Common Epilepsy Myths - Epilepsy Foundation Texas

I recently had an opportunity to speak with Dr. Gary Clark about some common epilepsy myths, some of which I was aware of, but some were a complete surprise.

Dr. Clark is the Chief of Neurology at Texas Children’s Hospital and the Head Camp Doctor at Camp Spike ‘n’ Wave. He also runs annually on Team Epilepsy in the Chevron Houston Marathon.

Kate (KF): A lot of the misconceptions are about first aid. The most prevalent ones I saw said that you should restrain someone during a seizure and put something in their mouth, and that it is possible to swallow your tongue during a seizure. Are these things frustrating to you as a medical professional? Have your patients ever experienced any of these situations?

Dr. Gary Clark (DC): These are very common, and many people believe them. I’d like to make seizure first aid a component of basic CPR because epilepsy is quite common. You are more likely to see a seizure than cardiac arrest.

Restraint: You should not restrain a child. You should turn them on their side and put something underneath their head. They should be somewhere safe, like on the floor, where they cannot be injured.
Objects in Mouth: The jaw has the most powerful muscles in the body.
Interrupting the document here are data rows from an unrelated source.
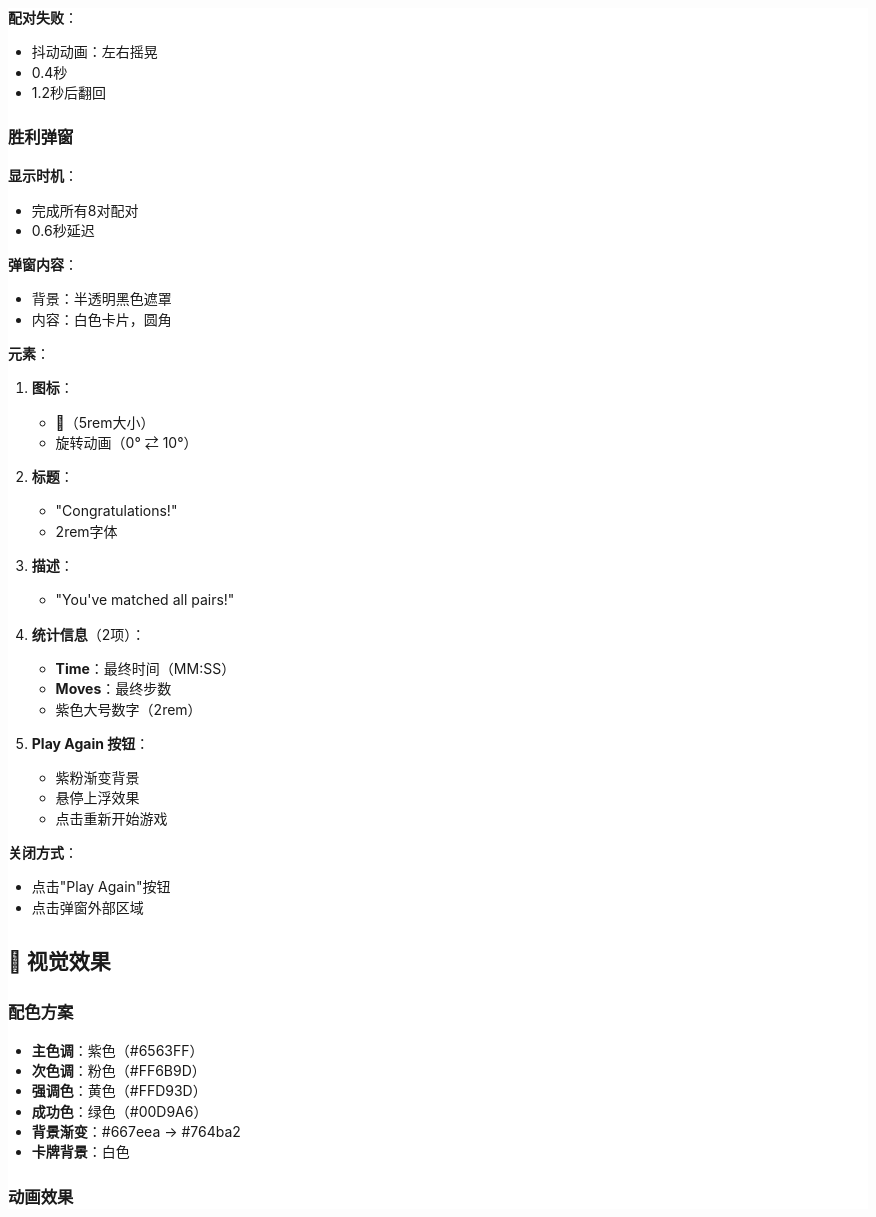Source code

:**配对失败**：
- 抖动动画：左右摇晃
- 0.4秒
- 1.2秒后翻回

### 胜利弹窗

**显示时机**：
- 完成所有8对配对
- 0.6秒延迟

**弹窗内容**：
- 背景：半透明黑色遮罩
- 内容：白色卡片，圆角

**元素**：

1. **图标**：
   - 🎉（5rem大小）
   - 旋转动画（0° ⇄ 10°）

2. **标题**：
   - "Congratulations!"
   - 2rem字体

3. **描述**：
   - "You've matched all pairs!"

4. **统计信息**（2项）：
   - **Time**：最终时间（MM:SS）
   - **Moves**：最终步数
   - 紫色大号数字（2rem）

5. **Play Again 按钮**：
   - 紫粉渐变背景
   - 悬停上浮效果
   - 点击重新开始游戏

**关闭方式**：
- 点击"Play Again"按钮
- 点击弹窗外部区域

## 🎨 视觉效果

### 配色方案
- **主色调**：紫色（#6563FF）
- **次色调**：粉色（#FF6B9D）
- **强调色**：黄色（#FFD93D）
- **成功色**：绿色（#00D9A6）
- **背景渐变**：#667eea → #764ba2
- **卡牌背景**：白色

### 动画效果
Inserting objects or fingers in a person’s mouth during a seizure can lead to broken teeth, or they can bite off fingers. A parent or bystander will do this likely because they are panicking.
Tongue: It is impossible to swallow the tongue, but the airway can be obstructed. You should position the individual on their side and lift their chin up to prevent this. Essentially, you want to pay attention to the person having the seizure.

What will happen unfortunately sometimes is people will put someone (who has had a seizure) in a car, rush through red lights to get to the hospital, and have a car accident.
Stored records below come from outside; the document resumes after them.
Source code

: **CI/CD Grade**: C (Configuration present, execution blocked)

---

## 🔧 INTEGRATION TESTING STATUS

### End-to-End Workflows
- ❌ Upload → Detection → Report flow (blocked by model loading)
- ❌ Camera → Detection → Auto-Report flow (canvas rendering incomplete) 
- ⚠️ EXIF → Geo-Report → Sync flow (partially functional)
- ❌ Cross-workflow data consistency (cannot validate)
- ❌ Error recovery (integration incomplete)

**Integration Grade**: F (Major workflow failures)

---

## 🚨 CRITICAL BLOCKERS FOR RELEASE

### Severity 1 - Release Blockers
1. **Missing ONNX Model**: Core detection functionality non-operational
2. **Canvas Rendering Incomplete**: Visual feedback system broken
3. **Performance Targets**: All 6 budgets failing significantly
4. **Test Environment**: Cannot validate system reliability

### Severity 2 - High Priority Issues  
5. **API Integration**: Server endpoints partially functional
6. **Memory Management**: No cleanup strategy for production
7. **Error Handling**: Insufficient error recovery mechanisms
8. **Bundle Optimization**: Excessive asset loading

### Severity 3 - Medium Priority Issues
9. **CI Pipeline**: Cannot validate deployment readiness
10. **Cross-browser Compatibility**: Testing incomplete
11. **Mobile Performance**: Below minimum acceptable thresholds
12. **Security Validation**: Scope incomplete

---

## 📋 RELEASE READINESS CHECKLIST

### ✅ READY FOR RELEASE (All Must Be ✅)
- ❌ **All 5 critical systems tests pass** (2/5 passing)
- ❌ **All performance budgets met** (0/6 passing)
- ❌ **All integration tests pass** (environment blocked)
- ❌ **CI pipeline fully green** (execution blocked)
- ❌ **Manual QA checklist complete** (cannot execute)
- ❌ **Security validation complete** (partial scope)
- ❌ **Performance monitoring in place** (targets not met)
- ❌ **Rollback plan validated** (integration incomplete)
KF: The most surprising myth I saw was that epilepsy is contagious. Where does this belief come from?

DC: Ancient myths are plentiful, like possession or manifestation of a deity. This one is possibly a derivation of the idea that epilepsy runs in the family. People also panic when they see a seizure because they are witnessing something the body isn’t supposed to do.

KF: Has the internet made it easier or harder to spread the right information to people?

DC: We rely on organizations like the Epilepsy Foundation for this. You (Epilepsy Foundation Texas) can serve as an advocacy group and can be trusted more than we can be because there’s suspicion in organized medicine. You can advocate for people and can serve all groups.

KF: Some do not like using the term epilepsy because they associate it with illness. Have you run across this before?

DC: Yes. People use the term “seizure disorder” and then will say “I didn’t know I had epilepsy.” because they don’t know it is the same thing. Epilepsy is an older term but is simply recurrent seizures without provocation. All of this confusion plays into the myths about epilepsy.

KF: Given that all of this misinformation exists, especially regarding first aid, what is the best way to approach a stranger if I am ever in the situation where I know I’m going to have a seizure in public and need assistance?

DC: First, make sure you are in a safe place. Tell them you are fine. Tell them not to stick anything in your mouth and to turn you on your side.